A bad reference, statements made in employee performance reviews, internal documents, termination meetings and conversations among managers and supervisors — all can serve as the basis for defamation claims, Christensen said. Inflammatory comments made by an employee on a competitor's Web site, at a public discussion group or on an employee-related bulletin board are also defamation risks, he said.
More on the horizon?
Phil Miscimarra of the Chicago office of Morgan, Lewis & Bockius believes more defamation claims are on the horizon.
"When you're talking about people who have fewer options, and fewer people that have the ability to vote with their feet — if they find that they lost their job for whatever reason, it's more common in an economic downturn for those people to end up litigating over what just happened to them," Miscimarra said.
Employers are struggling with how to deal with the departed employee and protect the company's interests at the same time. For example, if employees are escorted out of the building or locked out of their computers — measures often taken to protect proprietary information or prevent a scene from taking place — employers run the risk of a defamation suit.
If they don't take such measures, information could be stolen or a disgruntled employee could hurt someone, triggering negligence lawsuits. "There is no risk-free way to go," Miscimarra said.

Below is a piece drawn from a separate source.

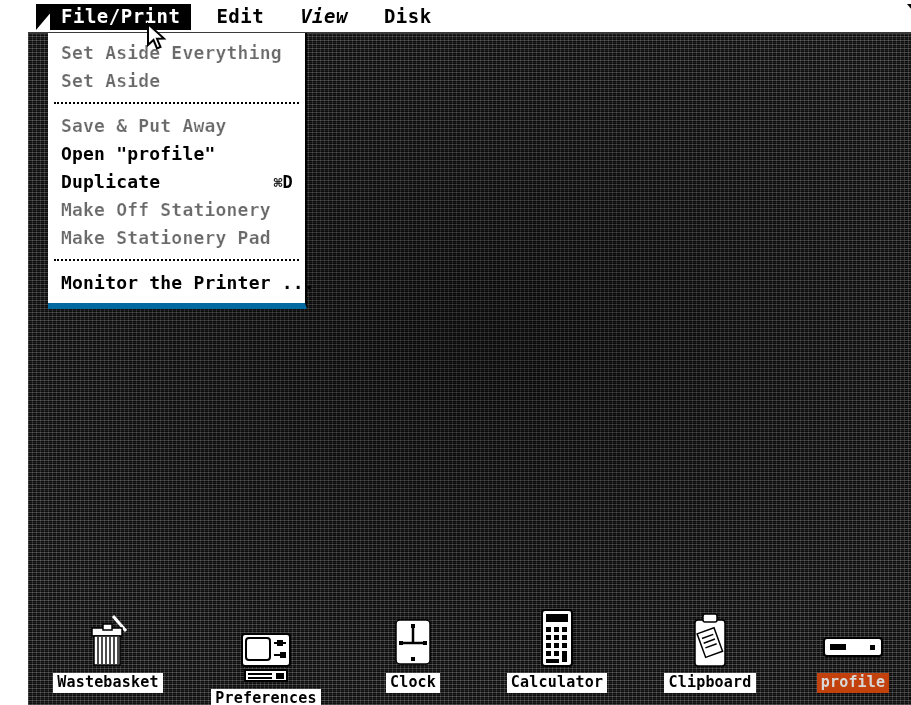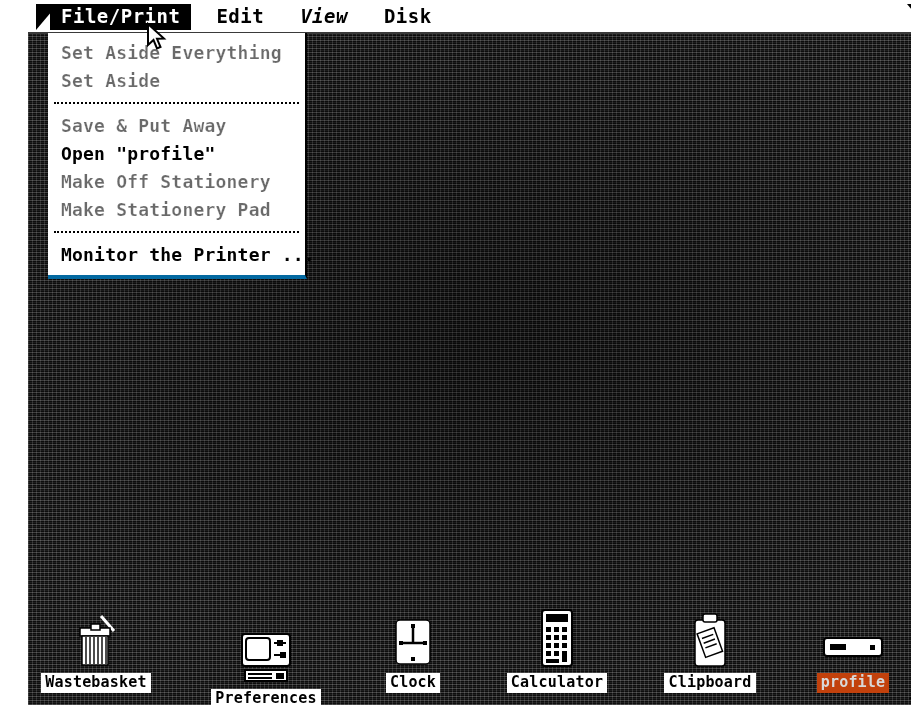"Set Aside Everything" #dropdown { border-bottom: 4px solid #0369a1 -> 6px solid #0369a1 }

Tina Maiolo of Washington's Carr Maloney advises employers to have a uniform policy that treats all terminated employees the same way. If there are fears that someone might steal information from the computers, lock all the terminated employees out of their computers. That way, no can feel singled out.
"As long as an employer has a good business reason for why they're doing something, they're going to be safe," Maiolo said.
But not all business motives are to be trusted, especially where the best interest of employees lie. So argues John Balestriere of New York's Balestriere Lanza, who is representing Jeremy Pitcock, the New York IP attorney who is suing his former firm, Kasowitz Benson, for defamation based on the firm's press release that he was let go for "extremely inappropriate personal conduct." His suit claims that there was no inappropriate personal conduct, only a brief consensual kiss between himself and an associate.
Balestriere alleges that Kasowitz Benson set out to ruin his client — who left Kasowitz Benson to take a job at New York IP boutique Morgan & Finnegan — and to prevent him from taking his business clients with him.
Gandolfo V. DiBlasi of New York's Sullivan & Cromwell, who is representing Kasowitz Benson, declined comment.